Reference data is one of the key elements in building a locator, because your geocoding experience is only as good as the primary reference data on which the locator is based. Errors in the reference data cause poor matching quality. For example, if the geometry of the reference features is incorrect, the addresses that are matched to them will also be spatially incorrect. If the name of a reference feature is misspelled, correctly spelled addresses may go unmatched. Several potential errors to keep in mind regarding your reference data are described below.
Incomplete geometry and address attributes
The world is constantly changing and your reference data must be updated to reflect these changes to have the best geocoding experience with the locators you create. For example, if a new housing tract is added to the city street network, the additional street segments—with their associated house number ranges, street names, and other properties—need to be added. The locator created based on the street network will not find the addresses in the new housing tract until the locator is also updated.
If the address attributes are incomplete or contain errors, such as incorrect address ranges or missing street names and ZIP Codes, matching the address to those features may return unexpected results. For locators based on the Street Address role, features containing empty street names cause a failure when building the locator. Thus, it is essential to review and correct the address attribute errors in the reference data.
Spatial reference and geometry errors
The reference data, such as a street or point address feature class, is usually produced based on a specific spatial reference. The coordinate system adopted in the feature class determines how the features are georeferenced. When a locator is created, information of the spatial reference is stored in the locator. Locations of addresses geocoded against the locator will be georeferenced on the same spatial reference. It is important to ensure that the reference data contains a spatial reference.
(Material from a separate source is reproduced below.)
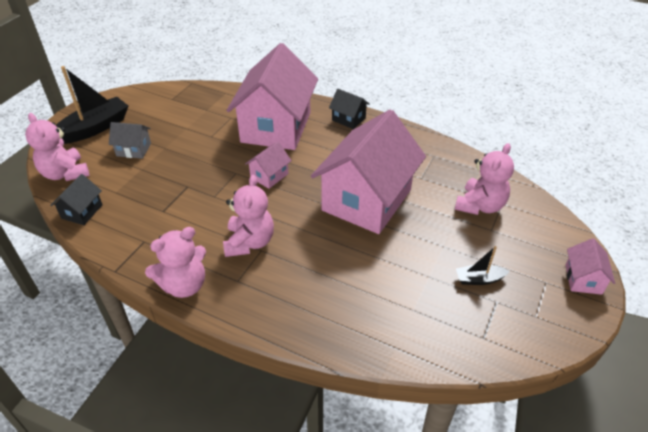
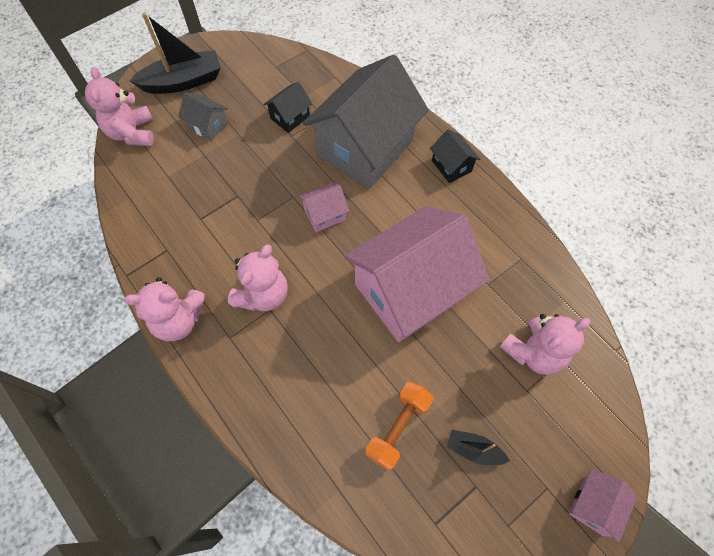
camera: 25 degrees right, 20 degrees up
(82, 211) = (127, 189): black house -> black house (290, 117)
(276, 127) = (365, 148): pink house -> grey house
(414, 288) = (398, 428): none -> orange dumbbell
To draw a feature on a map, the feature must contain a valid shape or geometry. If the shape of features in the reference data is null or empty, the feature is skipped and is not included in a locator created with the Create Locator and Create Feature Locator tools. Geometry errors such as coincident line segments that are not completely snapped to a vertex; polygons with self-intersections; line segments with curves, such as cul-de-sacs; or incorrect ring ordering can prevent addresses from being matched to intersections. Such errors can also result in a failure to build the locator. It is helpful to run tools such as Check Geometry and Repair Geometry on the reference data to find and repair geometry errors. The Planarize editing tool can also be used to modify line features if matches are not returned for intersection addresses due to invalid connectivity of lines and vertices in the data.
If the locator fails to build with line reference data, it can be due to line segments with curves. Run the Densify tool using the Offset densification method and the default Maximum Offset Deviation on the reference data to simplify the lines.
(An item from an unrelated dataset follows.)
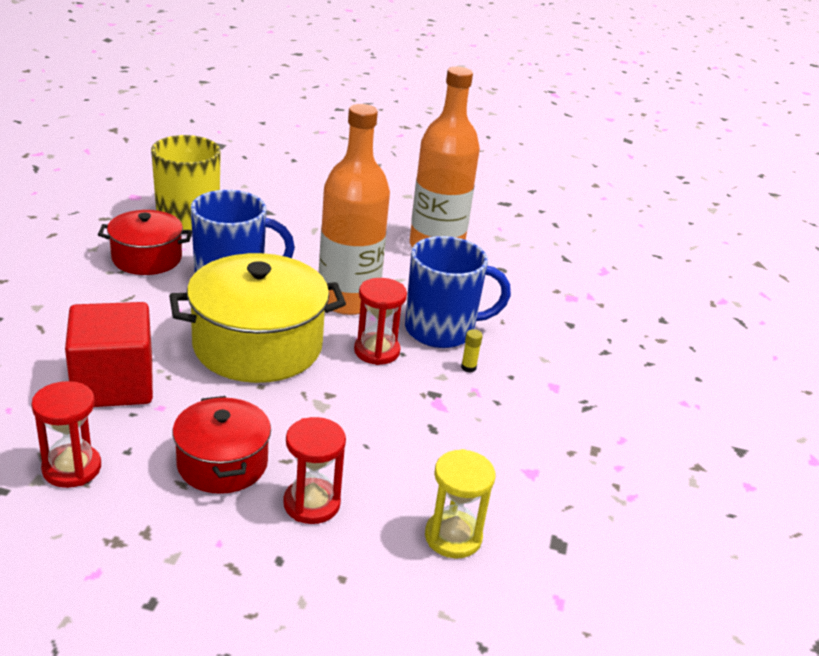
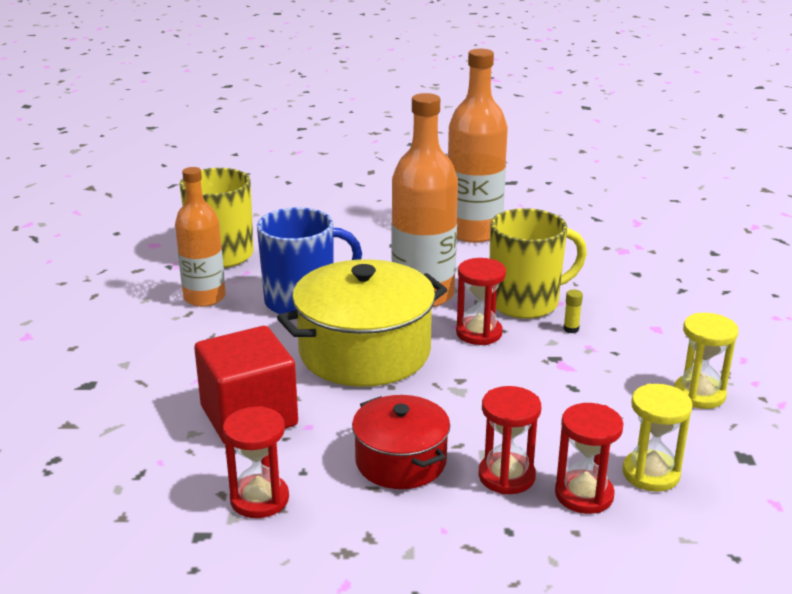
camera: 10 degrees left, 5 degrees down
(147, 258) = (204, 297): red pot -> orange bottle
(374, 542) = (584, 495): none -> red hourglass
(441, 330) = (526, 302): blue mug -> yellow mug
(553, 466) = (699, 394): none -> yellow hourglass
Features that have multiple parts, such as multipoints or multipart lines, are not supported geometry types for building locators. These geometry types in features can result in a failure to build the locator or unexpected match and suggestion results when using the locator. If your reference data contains features with multiple parts, convert the features to single parts using the Multipart to Singlepart tool and use the single part data to build the locator. To check if point reference data has multiple parts, look in the Shape field of the attribute table for the Multipoint value. To check polygon or line features for multiple parts, run the Calculate Geometry Attributes tool to add the Number of parts geometry property to the reference data. A feature with more than one part is considered a multipart feature.
The tool adds a new field named PART_COUNT to the input features of the tools.